• **YOUR TASK**
Show every line from the entries that follow which holds the word "ферросплавов".
(THE DATA begins)
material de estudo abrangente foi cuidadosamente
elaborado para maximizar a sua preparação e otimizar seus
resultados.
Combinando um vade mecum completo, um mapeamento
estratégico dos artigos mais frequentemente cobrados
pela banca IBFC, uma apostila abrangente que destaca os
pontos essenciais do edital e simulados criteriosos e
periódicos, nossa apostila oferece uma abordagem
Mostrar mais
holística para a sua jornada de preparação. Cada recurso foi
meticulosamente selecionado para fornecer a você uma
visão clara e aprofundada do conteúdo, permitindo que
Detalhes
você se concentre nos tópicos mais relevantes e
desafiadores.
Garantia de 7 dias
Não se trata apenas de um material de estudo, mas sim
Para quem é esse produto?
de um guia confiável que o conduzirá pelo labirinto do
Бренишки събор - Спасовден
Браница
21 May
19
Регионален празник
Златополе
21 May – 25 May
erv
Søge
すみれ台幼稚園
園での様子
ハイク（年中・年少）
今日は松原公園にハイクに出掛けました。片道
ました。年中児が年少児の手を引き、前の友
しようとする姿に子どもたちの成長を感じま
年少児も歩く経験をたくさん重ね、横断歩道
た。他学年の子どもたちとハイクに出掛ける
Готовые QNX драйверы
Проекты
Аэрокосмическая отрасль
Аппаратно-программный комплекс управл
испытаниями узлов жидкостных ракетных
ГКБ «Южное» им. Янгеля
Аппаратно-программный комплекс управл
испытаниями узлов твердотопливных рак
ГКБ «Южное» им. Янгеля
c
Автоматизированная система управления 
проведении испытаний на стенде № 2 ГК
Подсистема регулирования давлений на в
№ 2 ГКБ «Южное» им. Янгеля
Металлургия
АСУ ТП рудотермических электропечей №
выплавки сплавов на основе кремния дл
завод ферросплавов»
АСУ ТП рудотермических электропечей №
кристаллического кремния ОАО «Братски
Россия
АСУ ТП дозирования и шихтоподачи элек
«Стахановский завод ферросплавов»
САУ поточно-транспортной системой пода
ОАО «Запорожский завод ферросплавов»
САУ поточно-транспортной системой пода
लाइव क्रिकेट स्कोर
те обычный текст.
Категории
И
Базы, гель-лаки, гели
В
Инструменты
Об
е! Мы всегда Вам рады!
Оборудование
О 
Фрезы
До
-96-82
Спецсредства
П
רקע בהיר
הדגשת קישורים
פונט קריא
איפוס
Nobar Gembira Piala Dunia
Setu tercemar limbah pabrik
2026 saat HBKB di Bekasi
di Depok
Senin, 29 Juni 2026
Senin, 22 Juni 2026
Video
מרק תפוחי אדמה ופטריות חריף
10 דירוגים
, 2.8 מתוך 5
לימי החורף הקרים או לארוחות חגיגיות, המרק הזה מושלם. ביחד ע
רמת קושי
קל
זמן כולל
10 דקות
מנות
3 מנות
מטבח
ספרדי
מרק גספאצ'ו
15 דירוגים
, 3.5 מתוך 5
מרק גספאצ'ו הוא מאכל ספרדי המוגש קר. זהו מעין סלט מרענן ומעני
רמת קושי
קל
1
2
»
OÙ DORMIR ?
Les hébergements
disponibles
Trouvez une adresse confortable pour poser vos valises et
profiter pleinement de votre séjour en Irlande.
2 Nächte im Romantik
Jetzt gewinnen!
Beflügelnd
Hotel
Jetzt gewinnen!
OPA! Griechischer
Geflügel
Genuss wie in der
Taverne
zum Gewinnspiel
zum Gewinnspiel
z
(THE DATA ends)
• **ANSWER TO THE PROBLEM**
завод ферросплавов»
«Стахановский завод ферросплавов»
ОАО «Запорожский завод ферросплавов»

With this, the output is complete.